- **Records for processing**:
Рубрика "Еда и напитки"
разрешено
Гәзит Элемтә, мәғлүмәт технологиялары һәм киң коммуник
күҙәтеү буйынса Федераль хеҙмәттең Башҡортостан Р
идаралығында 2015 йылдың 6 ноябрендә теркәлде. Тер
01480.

- **Assignment**: Nothing but the lines from the line that contains "идаралығында 2015 йылдың" to the last line of the records above should appear in the answer; please copy them exactly.

- **Solution to this problem**:
идаралығында 2015 йылдың 6 ноябрендә теркәлде. Тер
01480.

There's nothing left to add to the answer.